▶ [Task objective] Begin at the top of the entries below and write out every line through the one containing "Take this list", excluding pictures.

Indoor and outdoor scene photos
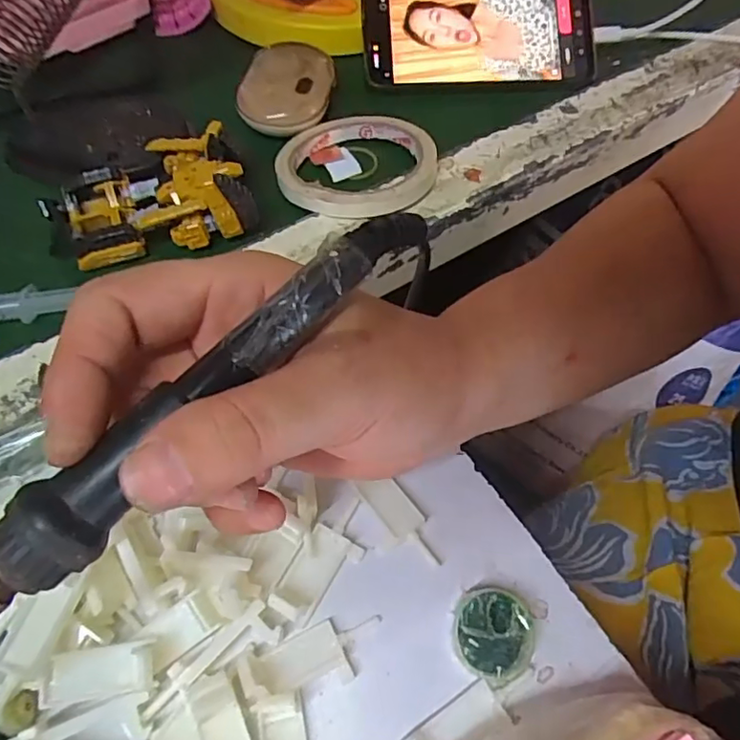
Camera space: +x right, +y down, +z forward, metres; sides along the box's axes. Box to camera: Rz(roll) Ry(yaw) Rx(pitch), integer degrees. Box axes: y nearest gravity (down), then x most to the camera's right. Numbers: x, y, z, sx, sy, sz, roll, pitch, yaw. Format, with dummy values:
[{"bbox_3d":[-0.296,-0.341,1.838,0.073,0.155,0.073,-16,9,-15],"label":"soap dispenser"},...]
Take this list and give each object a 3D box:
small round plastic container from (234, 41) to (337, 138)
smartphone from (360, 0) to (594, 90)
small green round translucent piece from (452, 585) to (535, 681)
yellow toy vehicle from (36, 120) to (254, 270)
[{"bbox_3d":[-0.057,-0.194,0.393,0.060,0.014,0.083,9,61,3],"label":"small round plastic container"},{"bbox_3d":[0.079,-0.243,0.414,0.165,0.008,0.074,-4,86,-4],"label":"smartphone"},{"bbox_3d":[0.049,0.108,0.235,0.031,0.018,0.033,1,62,-3],"label":"small green round translucent piece"},{"bbox_3d":[-0.129,-0.104,0.327,0.111,0.036,0.068,-12,64,-9],"label":"yellow toy vehicle"}]

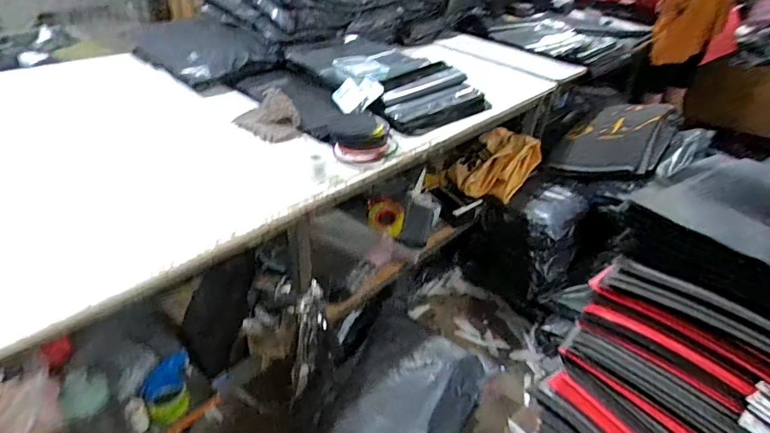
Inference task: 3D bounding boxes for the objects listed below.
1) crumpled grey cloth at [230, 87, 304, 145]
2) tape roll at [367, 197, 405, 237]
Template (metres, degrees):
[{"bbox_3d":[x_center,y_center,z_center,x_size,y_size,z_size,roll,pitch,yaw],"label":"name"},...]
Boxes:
[{"bbox_3d":[-0.323,-0.287,1.272,0.156,0.075,0.223,-23,45,-35],"label":"crumpled grey cloth"},{"bbox_3d":[0.004,-0.007,1.521,0.127,0.123,0.050,13,20,12],"label":"tape roll"}]

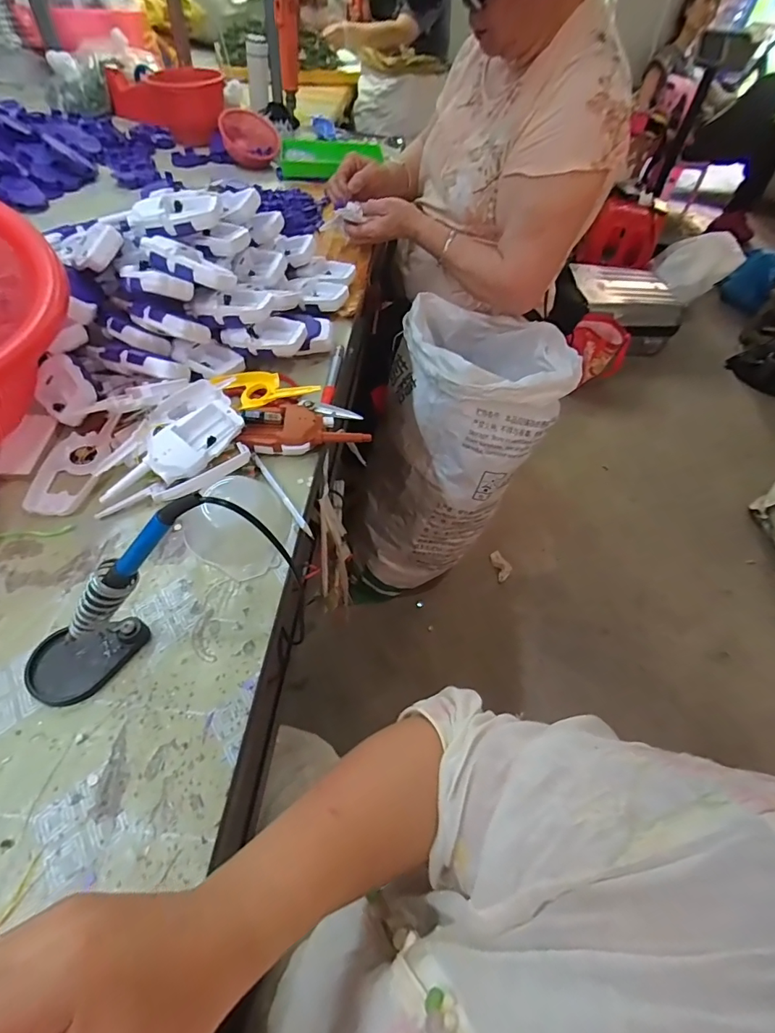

▶ [Expected output]
Camera space: +x right, +y down, +z forward, metres; sides along the box's axes. Box to camera: Rz(roll) Ry(yaw) Rx(pitch), integer degrees. Box axes: y nearest gravity (down), then x most to the camera's right. Numbers: x, y, z, sx, sy, sz, roll, pitch, yaw. Format, with dummy values:
[{"bbox_3d":[-0.296,-0.341,1.838,0.073,0.155,0.073,-16,9,-15],"label":"soap dispenser"},...]
Take this list and give each object a 3D box:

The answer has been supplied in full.